EXTRAIT CHOISI:

------------------------------------------------------------

COMPTE-RENDU : L’Opéra National du Capitole de Toulouse présente le Mefistofele d’Arrigo Boito, incarné par Nicolas Courjal, tentant de corrompre Jean-François Borras en Faust, dans la catharsis du spectacle ciselé par Jean Louis Grinda. La direction musicale est assurée par Francesco Angelico.
Mefistofele : késako ?
Les représentations du Mefistofele de Boito sont particulièrement rares au pays du Faust de Gounod. C’est d’ailleurs la première fois que cet opéra est donné au théâtre du Capitole ! Beaucoup plus centré sur le personnage du diable et ses implications métaphysiques que son cousin français, Mefistofele a également la particularité de reprendre succinctement la deuxième partie du diptyque de Goethe, comprenant l’union de Faust avec l’Hélène de la mythologie grecque en plus de la première partie beaucoup plus populaire. Et l’on doit à Jean Louis Grinda la redécouverte de ce chef-d’œuvre dans nos maisons francophones. Il a en effet tenu à le produire dans les deux institutions qu’il dirige (ou du moins qu’il dirigeait concernant la première) : l’Opéra de Monte Carlo et les Chorégies d’Orange.

------------------------------------------------------------

CONSIGNE A: Indiquez si chacune des affirmations suivantes concorde avec le compte-rendu sur le Mefistofele de Boito, en répondant par oui ou par non et en citant mot pour mot le passage qui tranche. (i) Cet opéra est donné pour la première fois au théâtre du Capitole. (ii) La direction musicale est confiée à Jean Louis Grinda. (iii) Mefistofele reprend en partie la deuxième partie du diptyque de Goethe.
CONSIGNE B: Rédigez la suite du compte-rendu sur le Mefistofele de Boito en partant de sa dernière phrase.

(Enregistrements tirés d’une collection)
------------------------------------------------------------

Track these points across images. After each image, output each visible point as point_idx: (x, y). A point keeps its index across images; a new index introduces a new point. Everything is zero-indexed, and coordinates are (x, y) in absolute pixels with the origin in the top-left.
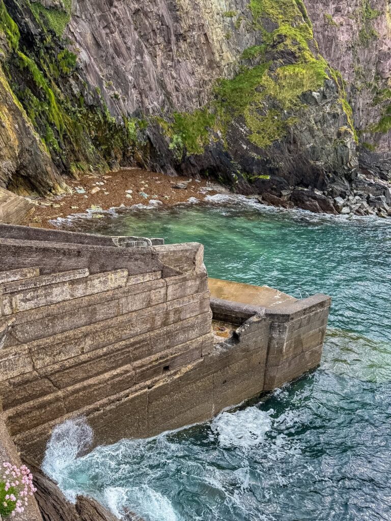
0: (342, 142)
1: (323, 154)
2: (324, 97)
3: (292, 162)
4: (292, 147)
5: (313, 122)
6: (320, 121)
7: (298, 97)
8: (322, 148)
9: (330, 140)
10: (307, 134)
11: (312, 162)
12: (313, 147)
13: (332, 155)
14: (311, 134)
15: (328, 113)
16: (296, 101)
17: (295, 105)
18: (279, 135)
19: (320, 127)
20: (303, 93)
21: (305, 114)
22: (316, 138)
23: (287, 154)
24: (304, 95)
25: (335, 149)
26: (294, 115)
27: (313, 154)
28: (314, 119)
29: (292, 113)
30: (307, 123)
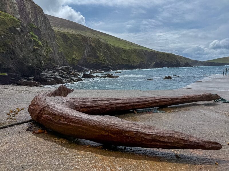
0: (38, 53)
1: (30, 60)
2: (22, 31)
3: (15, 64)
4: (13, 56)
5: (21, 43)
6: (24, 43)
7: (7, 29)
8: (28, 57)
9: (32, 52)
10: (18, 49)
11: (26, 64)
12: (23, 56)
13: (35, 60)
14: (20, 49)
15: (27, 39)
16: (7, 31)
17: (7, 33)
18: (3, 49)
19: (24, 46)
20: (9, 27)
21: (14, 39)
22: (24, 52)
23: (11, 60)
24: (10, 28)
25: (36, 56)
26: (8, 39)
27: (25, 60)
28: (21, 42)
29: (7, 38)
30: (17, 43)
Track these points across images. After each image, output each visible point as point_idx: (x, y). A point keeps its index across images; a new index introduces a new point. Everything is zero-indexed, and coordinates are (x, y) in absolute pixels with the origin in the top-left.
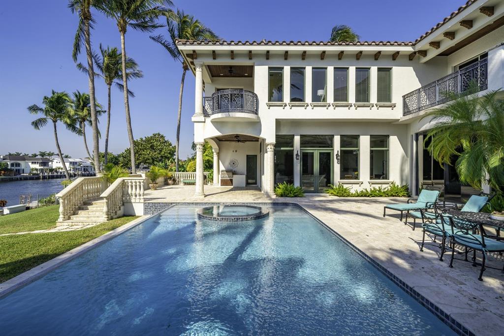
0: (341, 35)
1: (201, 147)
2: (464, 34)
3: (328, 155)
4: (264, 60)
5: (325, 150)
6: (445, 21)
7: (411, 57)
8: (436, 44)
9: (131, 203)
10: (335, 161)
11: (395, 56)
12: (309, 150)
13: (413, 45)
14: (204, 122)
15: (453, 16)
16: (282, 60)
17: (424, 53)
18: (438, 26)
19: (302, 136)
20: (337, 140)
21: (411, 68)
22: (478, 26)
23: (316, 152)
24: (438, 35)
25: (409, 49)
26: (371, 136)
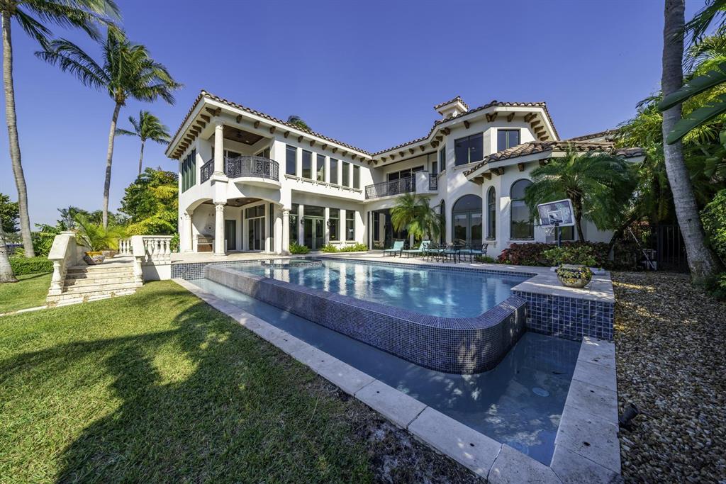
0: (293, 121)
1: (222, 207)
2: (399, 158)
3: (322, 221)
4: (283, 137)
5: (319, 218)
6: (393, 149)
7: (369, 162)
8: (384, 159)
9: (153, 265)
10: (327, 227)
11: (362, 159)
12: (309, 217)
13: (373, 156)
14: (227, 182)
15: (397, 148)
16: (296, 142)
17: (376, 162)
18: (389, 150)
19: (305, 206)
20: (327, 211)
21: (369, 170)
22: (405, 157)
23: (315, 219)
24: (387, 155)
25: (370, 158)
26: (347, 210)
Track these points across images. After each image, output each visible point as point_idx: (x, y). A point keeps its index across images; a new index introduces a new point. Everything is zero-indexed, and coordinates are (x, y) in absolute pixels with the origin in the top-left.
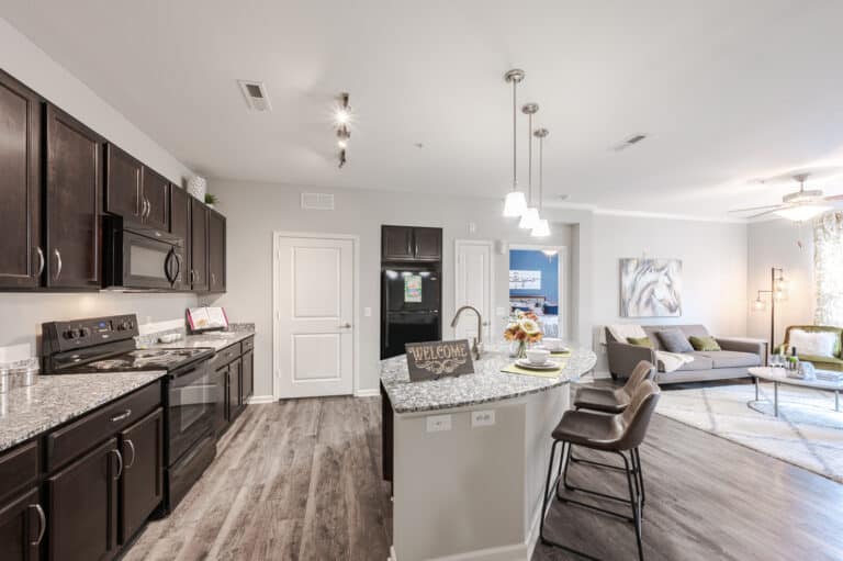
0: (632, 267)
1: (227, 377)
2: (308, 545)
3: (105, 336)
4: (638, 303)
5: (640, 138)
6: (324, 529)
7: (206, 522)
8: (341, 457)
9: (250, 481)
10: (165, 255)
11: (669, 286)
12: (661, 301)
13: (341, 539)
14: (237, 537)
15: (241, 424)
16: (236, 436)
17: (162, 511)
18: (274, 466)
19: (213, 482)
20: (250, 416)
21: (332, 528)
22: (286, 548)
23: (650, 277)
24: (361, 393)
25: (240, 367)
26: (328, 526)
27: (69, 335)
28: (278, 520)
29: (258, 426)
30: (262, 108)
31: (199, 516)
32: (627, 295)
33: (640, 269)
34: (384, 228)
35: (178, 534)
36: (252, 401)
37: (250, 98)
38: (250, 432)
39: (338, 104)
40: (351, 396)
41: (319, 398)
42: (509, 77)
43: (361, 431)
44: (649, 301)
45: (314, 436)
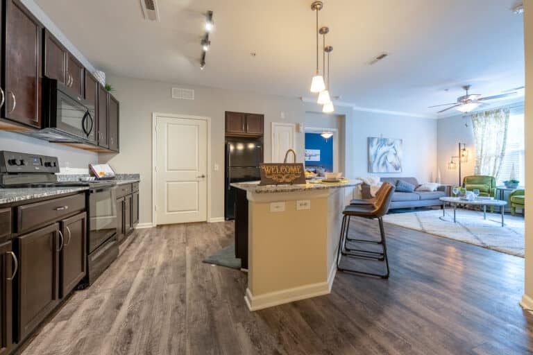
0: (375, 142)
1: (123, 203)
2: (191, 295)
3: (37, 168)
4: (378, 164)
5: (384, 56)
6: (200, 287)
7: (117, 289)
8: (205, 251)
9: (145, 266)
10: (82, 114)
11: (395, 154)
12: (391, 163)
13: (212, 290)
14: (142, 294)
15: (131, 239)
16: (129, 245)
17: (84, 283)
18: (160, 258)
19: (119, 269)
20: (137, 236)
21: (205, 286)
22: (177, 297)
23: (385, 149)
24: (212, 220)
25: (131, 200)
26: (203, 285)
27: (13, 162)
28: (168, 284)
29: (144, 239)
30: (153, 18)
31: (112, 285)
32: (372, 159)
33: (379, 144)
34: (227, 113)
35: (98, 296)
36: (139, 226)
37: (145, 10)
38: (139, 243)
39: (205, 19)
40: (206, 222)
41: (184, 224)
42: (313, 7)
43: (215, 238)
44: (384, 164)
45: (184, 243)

------------------------------------------------------------

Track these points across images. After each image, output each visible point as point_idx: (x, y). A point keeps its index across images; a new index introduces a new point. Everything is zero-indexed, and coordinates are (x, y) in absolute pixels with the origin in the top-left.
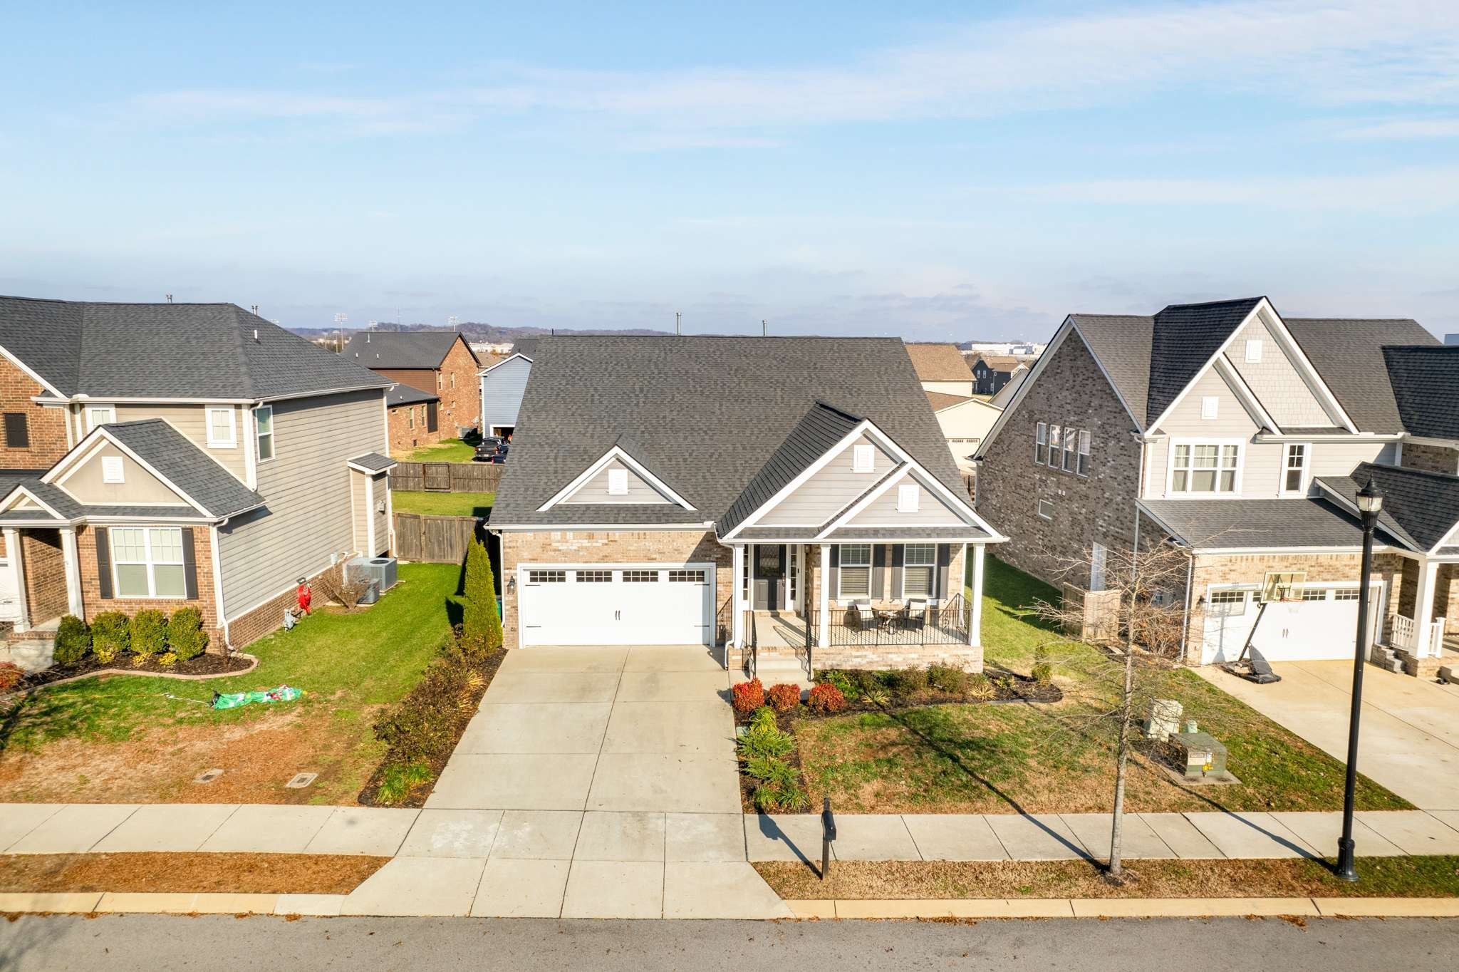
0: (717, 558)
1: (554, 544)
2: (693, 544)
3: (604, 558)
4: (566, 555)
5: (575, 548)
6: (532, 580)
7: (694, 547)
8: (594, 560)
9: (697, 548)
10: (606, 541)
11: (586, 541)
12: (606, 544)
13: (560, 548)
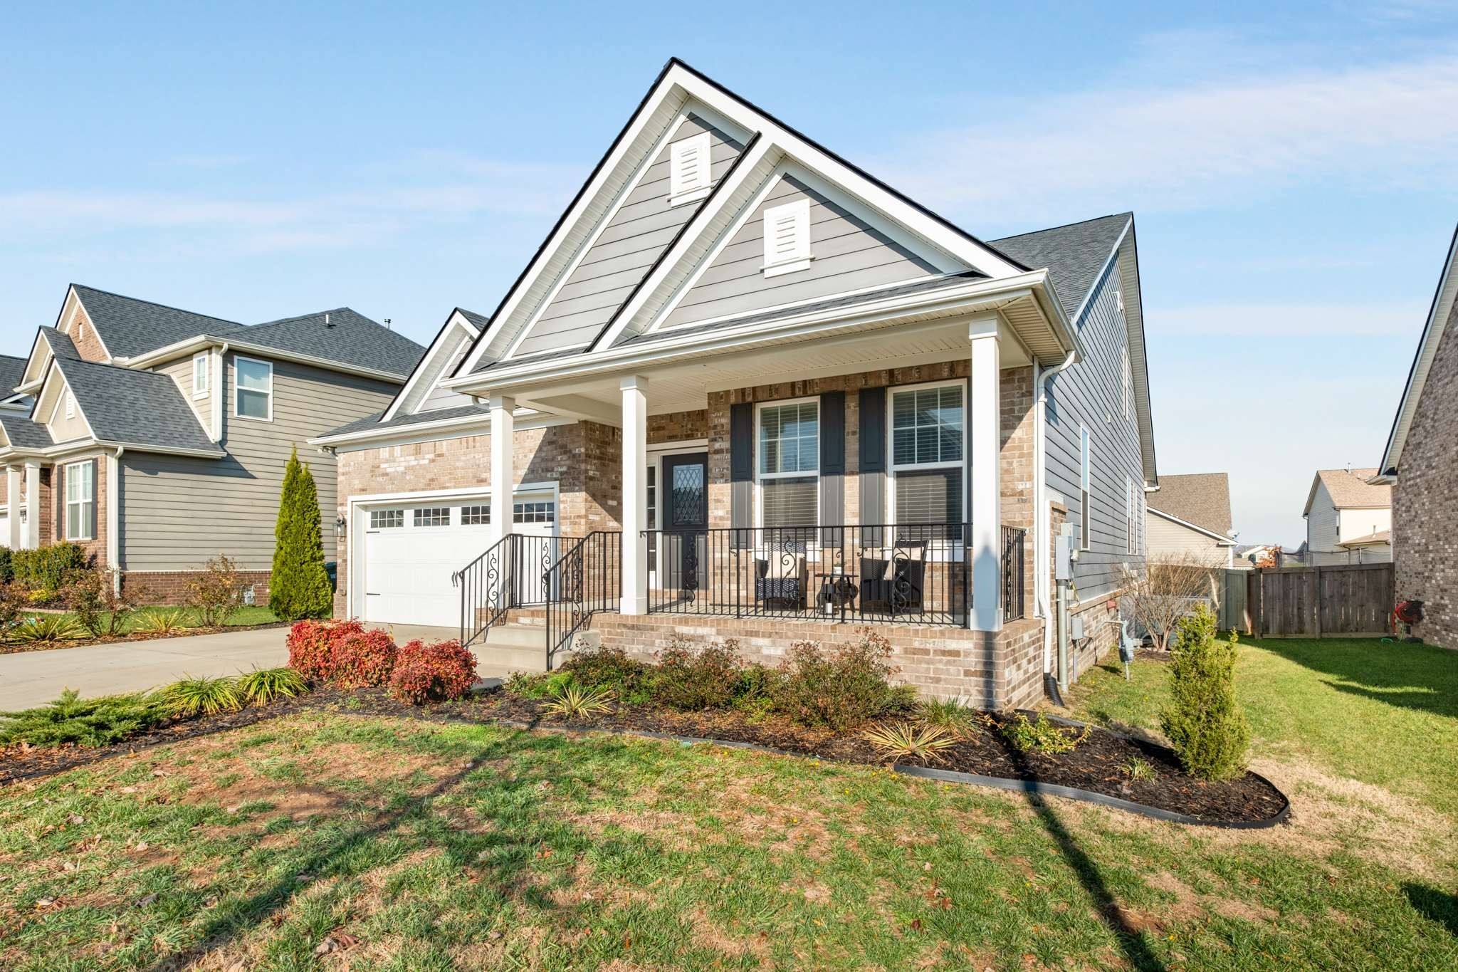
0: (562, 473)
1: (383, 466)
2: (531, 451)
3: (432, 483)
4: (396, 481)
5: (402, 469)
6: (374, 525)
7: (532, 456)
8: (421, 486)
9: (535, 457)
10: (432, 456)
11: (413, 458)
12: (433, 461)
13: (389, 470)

------------------------------------------------------------

RÉSULTAT A:
(i) Oui : « C’est d’ailleurs la première fois que cet opéra est donné au théâtre du Capitole ! »
(ii) Non : « La direction musicale est assurée par Francesco Angelico. »
(iii) Oui : « Mefistofele a également la particularité de reprendre succinctement la deuxième partie du diptyque de Goethe »

RÉSULTAT B:
La venue de la production à Toulouse était prévue depuis déjà plusieurs années mais elle fut différée jusqu’à aujourd’hui, principalement en raison des contraintes liées à la pandémie. Que ce soit en raison d’une volonté affirmée de changement, d’exigences liées à l’espace, ou de maturation dans la tête du metteur en scène depuis sa première production, celle de Toulouse présente quelques différences avec les précédentes, dans l’agencement de l’espace notamment.
Mise en scène dantesque !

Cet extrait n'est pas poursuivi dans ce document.